A community’s social capital – the level of trust and cooperation among residents – is conventionally associated with the likes of higher SAT scores and less youth violence. But a new study drawn from Payment Protection Program (PPP) and U.S. Census data shows that the same metric also correlates positively with business development.
When the federal government enacted the PPP in 2020 to counter the job-loss effects of COVID-19-caused lockdowns, it set up a “giant experiment,” for researchers at the University of Maryland’s Robert H. Smith School of Business.
You had the government offering bank-administered, forgivable with very few questions asked,” says researcher and Maryland Smith finance professor Vojislav Maksimovic. “It presented an ideal setup to answer, ‘Why do small businesses exploit business opportunities better in some areas than others?’”
The short answer: PPP uptake by businesses correlated with census data-derived social capital levels — more so than proximity to a bank, says Maksimovic, the William A. Longbrake Chair in Finance and co-author of the working paper “Seizing Opportunities: Small Businesses, Social Capital, and Banks” with Maryland Smith Associate Professor of Finance Liu Yang and PhD finance student Sophia Xue.
The findings suggest that planners and policymakers at local levels looking to foster business development prioritize support for organizations and institutions that promote prosocial activity — as much or more so than ensuring the physical presence of banks.
Using granular data on business location and outcomes, the authors focused on the effect of local bank branches and local social capital on whether businesses took advantage of the program. They looked at 1.2 million consumer-facing small businesses, such as retail stores, restaurants and pharmacies.

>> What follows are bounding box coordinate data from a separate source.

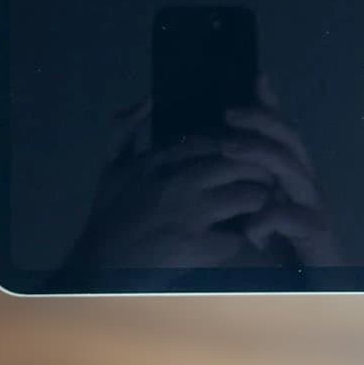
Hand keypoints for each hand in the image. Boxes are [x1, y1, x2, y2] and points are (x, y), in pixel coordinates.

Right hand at [70, 101, 273, 267]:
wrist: (99, 265)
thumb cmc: (107, 214)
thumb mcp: (111, 165)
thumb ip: (127, 129)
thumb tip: (148, 98)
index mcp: (158, 161)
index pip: (211, 141)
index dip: (234, 144)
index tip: (241, 151)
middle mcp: (177, 183)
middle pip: (237, 163)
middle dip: (257, 167)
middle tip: (264, 174)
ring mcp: (189, 216)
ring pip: (246, 196)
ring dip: (258, 198)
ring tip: (260, 202)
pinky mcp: (196, 248)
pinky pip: (236, 237)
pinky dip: (244, 237)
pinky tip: (245, 236)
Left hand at [222, 77, 341, 265]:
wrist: (313, 286)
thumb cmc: (280, 245)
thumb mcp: (255, 206)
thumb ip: (244, 180)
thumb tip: (217, 148)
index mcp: (291, 173)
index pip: (282, 130)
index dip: (270, 104)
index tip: (256, 77)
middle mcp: (305, 183)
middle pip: (289, 140)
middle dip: (261, 121)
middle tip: (229, 113)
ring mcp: (313, 206)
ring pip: (292, 170)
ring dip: (260, 155)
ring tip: (229, 148)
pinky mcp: (316, 234)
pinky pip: (293, 217)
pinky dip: (268, 220)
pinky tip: (250, 231)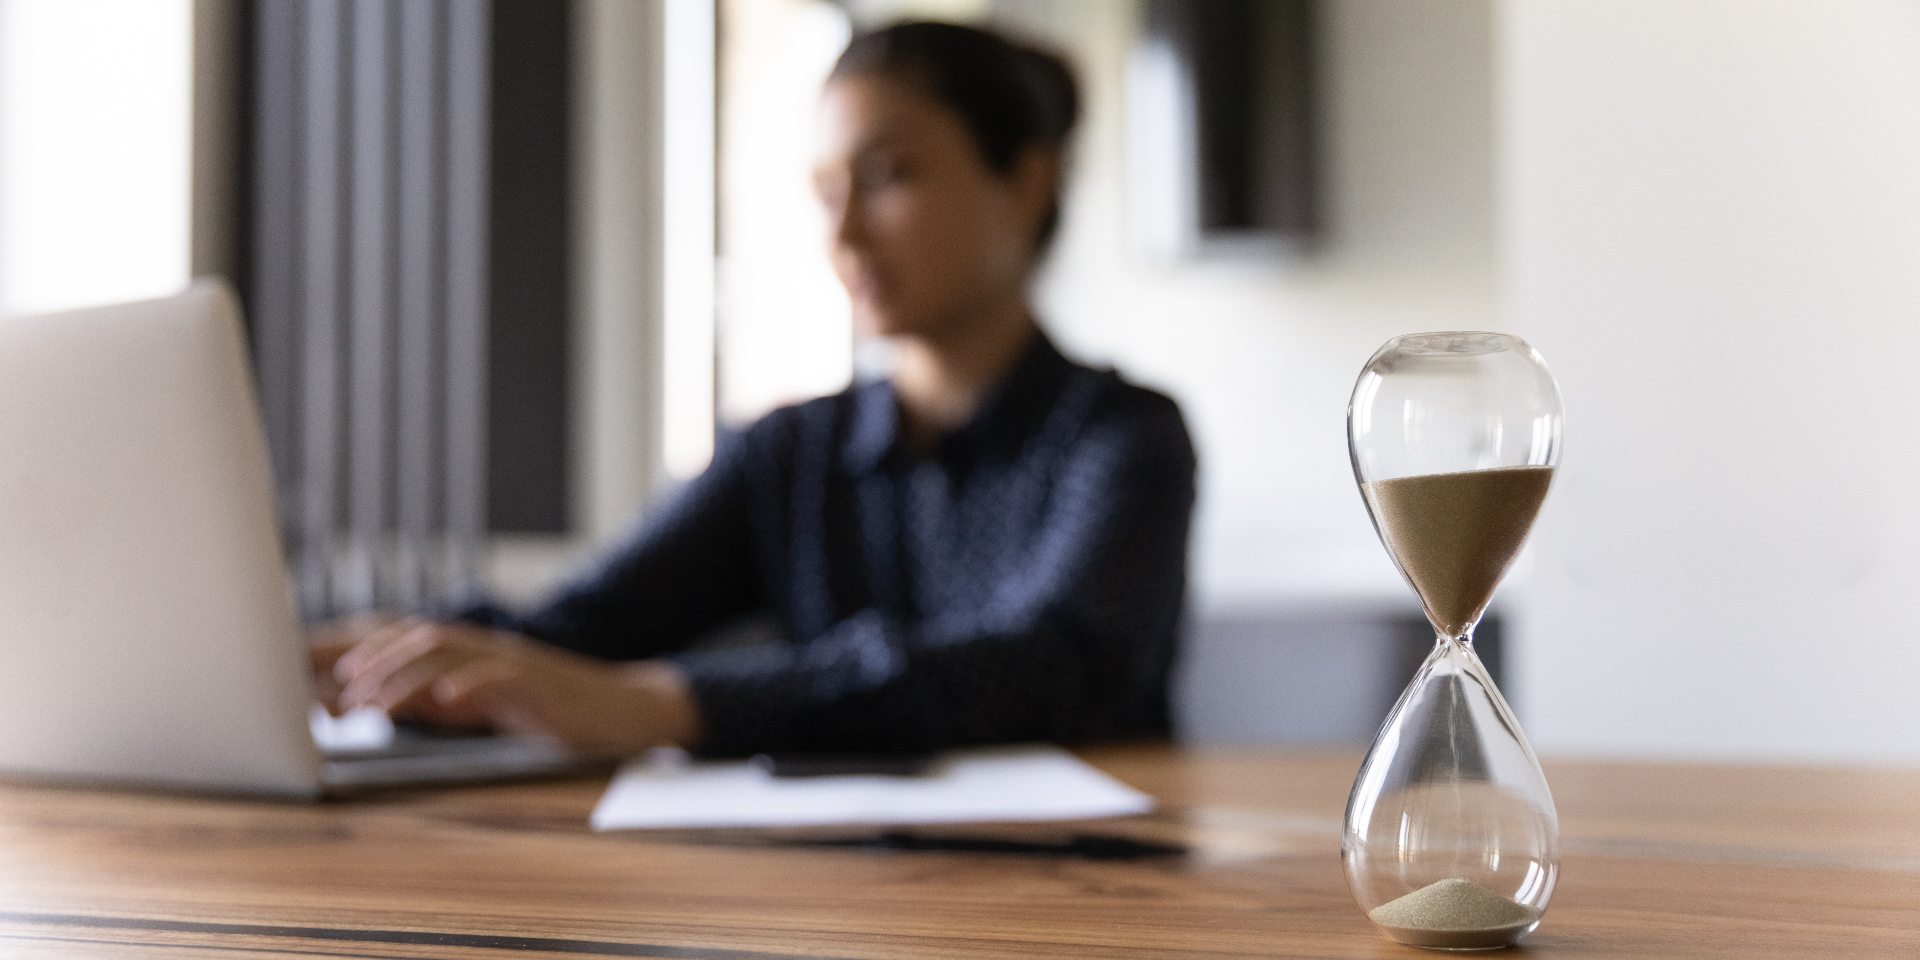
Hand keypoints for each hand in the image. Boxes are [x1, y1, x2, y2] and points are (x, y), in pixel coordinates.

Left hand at [323, 618, 701, 755]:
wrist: (618, 710)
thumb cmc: (550, 709)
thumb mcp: (485, 704)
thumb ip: (441, 699)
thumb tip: (388, 703)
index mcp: (473, 651)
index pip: (410, 639)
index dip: (367, 649)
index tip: (331, 671)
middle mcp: (487, 648)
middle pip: (421, 638)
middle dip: (375, 659)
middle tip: (340, 685)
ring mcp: (513, 661)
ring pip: (450, 654)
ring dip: (406, 676)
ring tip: (376, 702)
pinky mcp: (537, 683)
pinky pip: (498, 677)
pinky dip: (469, 685)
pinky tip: (446, 700)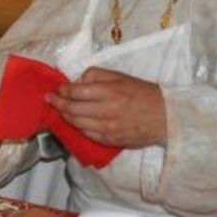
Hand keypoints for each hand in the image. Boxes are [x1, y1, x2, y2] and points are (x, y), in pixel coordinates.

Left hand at [47, 67, 165, 147]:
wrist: (166, 117)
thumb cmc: (143, 93)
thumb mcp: (121, 77)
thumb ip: (96, 76)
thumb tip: (77, 82)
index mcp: (109, 92)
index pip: (75, 92)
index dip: (63, 90)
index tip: (59, 88)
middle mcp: (106, 111)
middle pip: (71, 108)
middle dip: (57, 103)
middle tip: (51, 99)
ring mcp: (107, 128)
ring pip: (75, 123)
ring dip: (64, 115)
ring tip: (60, 109)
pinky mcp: (109, 140)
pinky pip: (86, 133)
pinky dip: (78, 126)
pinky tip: (76, 121)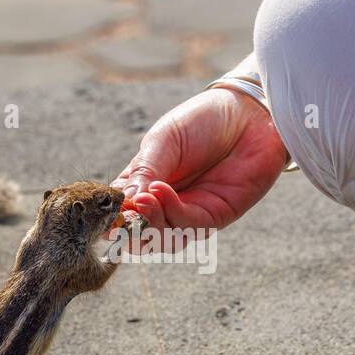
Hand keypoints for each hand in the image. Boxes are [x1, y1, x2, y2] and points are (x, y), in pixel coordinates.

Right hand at [112, 87, 287, 229]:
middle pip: (141, 234)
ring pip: (163, 239)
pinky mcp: (215, 217)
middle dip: (131, 229)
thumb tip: (127, 202)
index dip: (112, 215)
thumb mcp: (164, 141)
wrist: (248, 115)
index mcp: (144, 185)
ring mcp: (190, 213)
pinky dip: (172, 212)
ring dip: (151, 223)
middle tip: (127, 211)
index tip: (105, 209)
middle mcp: (165, 204)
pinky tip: (161, 192)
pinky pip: (189, 226)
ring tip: (144, 200)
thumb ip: (144, 171)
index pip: (122, 210)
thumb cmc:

“We found that proximity to bank branches mattered — being 200 yards from a bank was better than within 1,000 yards, for example, but the amount of ‘social capital’ in a community mattered even more,” says Maksimovic. “We interpret our findings as indicating small business resilience and growth requires infrastructure including proximity to banks, but the human element — a strong community — is an essential component.”
The authors derived four social capital measures from Census data, which explained about 25 percent of variation of PPP uptake across different communities. These measures are “local civic capital” (good-neighbor attitudes in the population), “social connections (citizens participating in the likes of local associations and religious groups), “pride in the community” and “trust in banks.”
Maksimovic describes “lots of uptake of PPP loans in communities where folks were members of associations — whether religious or the likes of a PTA — or where they took prosocial actions like returning Census forms.” The latter “is particularly interesting as it strengthens the community and society but has no obvious immediate benefit to the individual.” Filling out the Census form, he further explains, is a public good for the community in that it informs long-term decision making and may increase the flow of federal resources to community members.
Where does social capital matter most? “Social capital predicts loan uptake most in minority communities,” says Yang.
But different components of social capital interact differently with local characteristics. “For example, civic capital (extent to which individuals act for long-term community good without immediate personal benefit) has a more significant association with PPP uptake in highly educated neighborhoods with many stores that are stable with low business turnover,” Yang adds. And “local associations and organizations have a greater association with PPP in less store-dense communities and in minority neighborhoods but are otherwise less sensitive to zip code characteristics.”
The bottom line, Yang says, is that “social capital has significant explanatory power even for a simple project as a forgivable guaranteed zero-interest loan with minimal underwriting.”
For troubleshooting local planners and policymakers, he says, low business investment may stem not only from the financial infrastructure, including how information is processed within banks, but also from the extent to which their communities are seizing opportunities to cultivate their social capital.